Thirty-six patients with recent-onset rheumatoid arthritis (RA) derived from the treatment in the Rotterdam early arthritis cohort (tREACH) and 35 patients with established RA (FLARE) were evaluated in a prospective study that investigated an association between in vivo and in vitro glucocorticoid (GC) sensitivity. Inclusion criteria for the tREACH group included RA observed in at least one joint and complaints of pain to a rheumatologist for less than 1 year.

tREACH patients were randomly assigned oral GC (15 mg prednisone daily, two treatment arms; n=22) or, as was the FLARE cohort, one intramuscular injection of either 120 mg methylprednisolone or 80 mg triamcinolone acetonide (n=14). Disease Activity Score 44 (DAS) and health assessment questionnaire disability index (HAQ-DI) scores were measured before and after 2 weeks of GC therapy to determine in vivo sensitivity. Researchers calculated in vitro GC sensitivity by the bioassaying effects dexamethasone had on interleukin-2 (IL-2) and GC-induced leucine zipper (GILZ) messenger RNA expression. They used a whole cell dexamethasone binding assay to measure number and affinity (1/KD) of glucocorticoid receptors (GR).
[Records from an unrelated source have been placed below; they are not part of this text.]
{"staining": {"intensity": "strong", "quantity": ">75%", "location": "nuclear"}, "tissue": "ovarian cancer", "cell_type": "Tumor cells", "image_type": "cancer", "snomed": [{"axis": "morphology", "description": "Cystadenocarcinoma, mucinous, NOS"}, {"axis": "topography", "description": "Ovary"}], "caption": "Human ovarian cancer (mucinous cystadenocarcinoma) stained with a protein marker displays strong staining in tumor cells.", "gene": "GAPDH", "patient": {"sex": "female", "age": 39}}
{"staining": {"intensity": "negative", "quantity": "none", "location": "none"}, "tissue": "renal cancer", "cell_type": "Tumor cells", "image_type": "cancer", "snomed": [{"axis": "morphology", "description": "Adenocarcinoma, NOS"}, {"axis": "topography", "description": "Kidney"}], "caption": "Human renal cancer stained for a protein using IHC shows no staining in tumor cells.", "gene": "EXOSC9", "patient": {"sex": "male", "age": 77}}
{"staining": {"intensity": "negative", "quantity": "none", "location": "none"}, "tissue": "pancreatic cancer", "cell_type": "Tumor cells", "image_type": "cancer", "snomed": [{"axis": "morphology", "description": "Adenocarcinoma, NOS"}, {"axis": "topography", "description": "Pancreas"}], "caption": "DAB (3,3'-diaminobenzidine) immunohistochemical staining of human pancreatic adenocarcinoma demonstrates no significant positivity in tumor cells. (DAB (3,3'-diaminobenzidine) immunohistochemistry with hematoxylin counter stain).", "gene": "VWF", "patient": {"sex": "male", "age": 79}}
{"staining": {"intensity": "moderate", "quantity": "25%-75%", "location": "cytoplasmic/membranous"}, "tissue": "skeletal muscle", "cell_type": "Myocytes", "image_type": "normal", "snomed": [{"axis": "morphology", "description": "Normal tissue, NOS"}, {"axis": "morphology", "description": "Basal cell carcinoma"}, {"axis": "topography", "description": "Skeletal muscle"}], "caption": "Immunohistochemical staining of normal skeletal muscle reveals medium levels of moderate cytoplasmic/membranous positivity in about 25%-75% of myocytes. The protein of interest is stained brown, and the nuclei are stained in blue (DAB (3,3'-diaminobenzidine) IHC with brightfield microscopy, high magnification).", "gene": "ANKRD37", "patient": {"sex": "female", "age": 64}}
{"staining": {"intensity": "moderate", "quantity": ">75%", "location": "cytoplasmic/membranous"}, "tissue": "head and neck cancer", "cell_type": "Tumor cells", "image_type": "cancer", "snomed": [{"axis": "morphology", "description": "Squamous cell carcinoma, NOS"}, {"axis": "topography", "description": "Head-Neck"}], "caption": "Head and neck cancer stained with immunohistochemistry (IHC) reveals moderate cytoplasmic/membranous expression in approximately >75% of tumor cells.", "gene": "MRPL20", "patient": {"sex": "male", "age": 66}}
The GR number correlated positively with improved DAS (P=.070), while IL-2-EC50 (P=.029) and GILZ-EC50 (P=.054) showed only near-significant correlations in patients treated with intramuscular GC therapy. Patients who saw improved HAQ scores had higher GR number and KD, but lower GILZ-EC50 values.

“Baseline cellular in vitro glucocorticoid sensitivity is modestly associated with in vivo improvement in DAS and HAQ-DI score following GC bridging therapy in RA,” the researchers concluded. “Further studies are needed to evaluate whether in vitro GC sensitivity may support the development of tailor-made GC therapy in RA.”